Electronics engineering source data
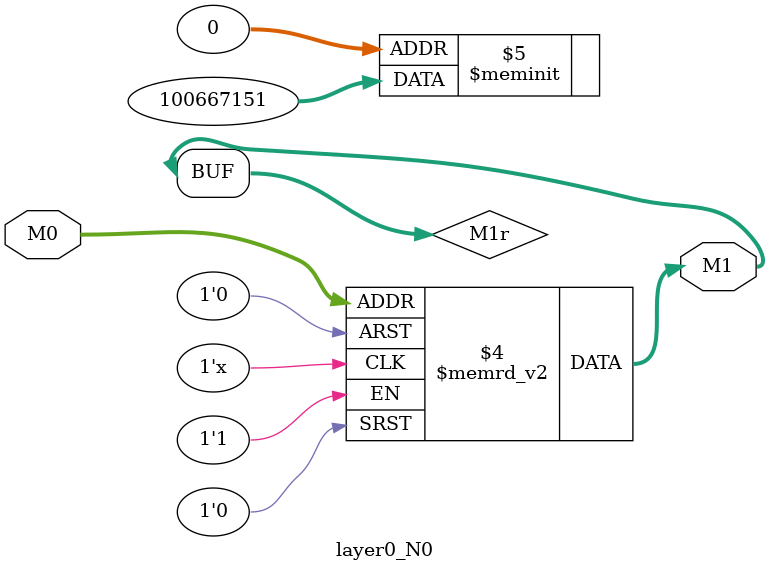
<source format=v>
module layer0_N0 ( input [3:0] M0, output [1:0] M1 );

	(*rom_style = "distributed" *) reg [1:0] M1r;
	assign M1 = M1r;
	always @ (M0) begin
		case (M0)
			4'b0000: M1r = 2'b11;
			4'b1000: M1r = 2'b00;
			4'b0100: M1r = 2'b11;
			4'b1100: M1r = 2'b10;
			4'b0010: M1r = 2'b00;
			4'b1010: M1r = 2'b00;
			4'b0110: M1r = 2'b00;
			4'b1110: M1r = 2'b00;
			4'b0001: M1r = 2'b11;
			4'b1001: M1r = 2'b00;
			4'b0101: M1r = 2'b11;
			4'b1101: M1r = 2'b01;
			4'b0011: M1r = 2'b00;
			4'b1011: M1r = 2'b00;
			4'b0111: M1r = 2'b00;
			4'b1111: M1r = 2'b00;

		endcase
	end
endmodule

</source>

WORK INSTRUCTIONS: The reply must hold exactly the lines from the one containing "4'b0010: M1r = 2'b00;" to the last line of the entries, and nothing more.

SOLUTION:
			4'b0010: M1r = 2'b00;
			4'b1010: M1r = 2'b00;
			4'b0110: M1r = 2'b00;
			4'b1110: M1r = 2'b00;
			4'b0001: M1r = 2'b11;
			4'b1001: M1r = 2'b00;
			4'b0101: M1r = 2'b11;
			4'b1101: M1r = 2'b01;
			4'b0011: M1r = 2'b00;
			4'b1011: M1r = 2'b00;
			4'b0111: M1r = 2'b00;
			4'b1111: M1r = 2'b00;

		endcase
	end
endmodule

</source>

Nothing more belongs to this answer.